**TEXT EXTRACT**
============================================================
# Busy day



## colinf (Apr 20, 2014)

Hiya.

Just wanted to say thanks for all the hints and tips that came in good use this weekend. Moving stuff between my Landmann Tennesse and the kitchen oven I cooked / smoked  1 x pork shoulder, 1 x lamb shoulder, 24 pork cheeks, 1 x beer can chicken and about a dozen ribs and a few sausages and burgers for the non smoking heathens I thought I had way too much meat but cooked it all anyhow. Turns out I could have cooked double that, especially the cheeks. If you have not tried them, they are available from Waitrose and Morrissons and there is a good video on youtube showing best way to cook them. Oh, and they are dirt cheap. About £1.80 for 4. 

Certainly learnt stuff reading peoples posts on here and had no complaints regarding food, so fee well chuffed about it.

Sorry I dont have any pictures but busy doing other things.

Cheers

Colin


----------



## kc5tpy (Apr 21, 2014)
============================================================
**MATERIAL SHOWN**
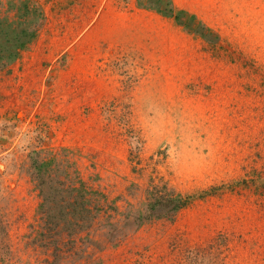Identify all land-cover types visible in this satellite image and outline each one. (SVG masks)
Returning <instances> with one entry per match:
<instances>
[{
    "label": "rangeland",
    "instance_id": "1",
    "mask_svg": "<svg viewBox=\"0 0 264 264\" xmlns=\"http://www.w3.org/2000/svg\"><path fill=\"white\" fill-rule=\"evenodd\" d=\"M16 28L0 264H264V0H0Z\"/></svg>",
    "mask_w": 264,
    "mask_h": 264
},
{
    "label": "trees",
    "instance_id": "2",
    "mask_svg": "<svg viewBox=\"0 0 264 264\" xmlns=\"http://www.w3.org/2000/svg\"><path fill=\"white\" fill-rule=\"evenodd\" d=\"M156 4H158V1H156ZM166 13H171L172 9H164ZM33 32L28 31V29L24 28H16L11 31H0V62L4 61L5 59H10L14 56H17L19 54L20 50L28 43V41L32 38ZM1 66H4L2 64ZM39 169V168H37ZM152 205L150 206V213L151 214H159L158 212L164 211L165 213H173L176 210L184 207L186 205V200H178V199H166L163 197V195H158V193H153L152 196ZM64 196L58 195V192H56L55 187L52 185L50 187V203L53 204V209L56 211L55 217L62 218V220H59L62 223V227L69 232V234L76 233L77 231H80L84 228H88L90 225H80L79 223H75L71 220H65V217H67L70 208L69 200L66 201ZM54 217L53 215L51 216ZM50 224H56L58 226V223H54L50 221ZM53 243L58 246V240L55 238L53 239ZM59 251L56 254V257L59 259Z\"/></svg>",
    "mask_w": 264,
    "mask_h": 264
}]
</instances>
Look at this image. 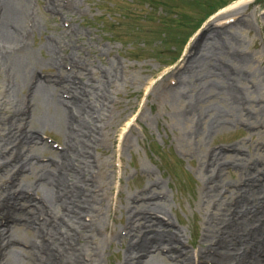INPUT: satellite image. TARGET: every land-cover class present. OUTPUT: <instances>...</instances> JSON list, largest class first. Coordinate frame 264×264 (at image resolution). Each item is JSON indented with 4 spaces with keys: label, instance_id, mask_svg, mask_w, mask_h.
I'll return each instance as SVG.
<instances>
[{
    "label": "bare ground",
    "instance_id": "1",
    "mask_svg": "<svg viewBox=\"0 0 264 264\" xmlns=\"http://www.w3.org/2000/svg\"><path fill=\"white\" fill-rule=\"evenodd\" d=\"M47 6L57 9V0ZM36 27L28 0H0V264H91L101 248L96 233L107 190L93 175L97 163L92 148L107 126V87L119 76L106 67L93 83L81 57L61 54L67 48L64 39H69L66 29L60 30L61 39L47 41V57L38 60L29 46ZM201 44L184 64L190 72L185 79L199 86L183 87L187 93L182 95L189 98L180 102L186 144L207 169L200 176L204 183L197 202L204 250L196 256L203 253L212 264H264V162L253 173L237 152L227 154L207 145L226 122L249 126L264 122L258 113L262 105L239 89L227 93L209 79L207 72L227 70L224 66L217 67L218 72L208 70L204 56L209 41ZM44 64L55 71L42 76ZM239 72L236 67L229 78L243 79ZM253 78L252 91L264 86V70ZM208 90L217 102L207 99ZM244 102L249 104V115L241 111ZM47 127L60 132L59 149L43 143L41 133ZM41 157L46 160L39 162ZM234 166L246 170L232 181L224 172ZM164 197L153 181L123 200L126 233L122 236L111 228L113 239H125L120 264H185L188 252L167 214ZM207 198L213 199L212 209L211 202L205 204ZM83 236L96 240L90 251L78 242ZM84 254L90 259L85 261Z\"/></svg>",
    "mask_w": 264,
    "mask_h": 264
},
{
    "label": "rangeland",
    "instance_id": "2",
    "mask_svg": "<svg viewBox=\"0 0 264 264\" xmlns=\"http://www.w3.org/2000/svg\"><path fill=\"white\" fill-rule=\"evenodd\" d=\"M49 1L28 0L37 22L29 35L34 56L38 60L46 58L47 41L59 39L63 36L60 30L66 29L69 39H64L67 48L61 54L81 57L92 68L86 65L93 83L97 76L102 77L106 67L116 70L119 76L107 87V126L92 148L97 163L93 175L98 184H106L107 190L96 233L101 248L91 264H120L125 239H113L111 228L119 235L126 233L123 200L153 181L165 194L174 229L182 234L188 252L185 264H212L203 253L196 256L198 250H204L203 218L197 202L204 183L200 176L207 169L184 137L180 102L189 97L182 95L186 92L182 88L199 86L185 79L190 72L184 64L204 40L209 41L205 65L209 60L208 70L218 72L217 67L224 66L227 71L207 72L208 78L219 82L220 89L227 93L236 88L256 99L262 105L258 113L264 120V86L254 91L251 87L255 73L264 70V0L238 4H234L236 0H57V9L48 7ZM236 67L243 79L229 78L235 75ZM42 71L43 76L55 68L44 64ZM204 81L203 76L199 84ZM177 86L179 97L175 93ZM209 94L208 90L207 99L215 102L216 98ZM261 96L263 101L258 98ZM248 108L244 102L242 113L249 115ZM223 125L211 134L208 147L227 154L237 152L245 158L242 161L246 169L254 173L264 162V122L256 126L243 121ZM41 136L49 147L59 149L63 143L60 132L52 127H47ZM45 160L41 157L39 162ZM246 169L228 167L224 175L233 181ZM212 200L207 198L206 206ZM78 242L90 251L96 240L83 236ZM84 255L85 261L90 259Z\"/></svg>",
============================================================
**YOUR INSTRUCTIONS**
Do the following statements agree with the "Busy day" thread? Answer yes or no for each and quote the words from the thread that decide it. 1. The pork cheeks cost about £1.80 for four. 2. The poster cooked more meat than was needed. 3. The poster shared pictures of the food.

**SOLVED EXERCISE**
1. Yes: "About £1.80 for 4."
2. No: "Turns out I could have cooked double that, especially the cheeks."
3. No: "Sorry I dont have any pictures but busy doing other things."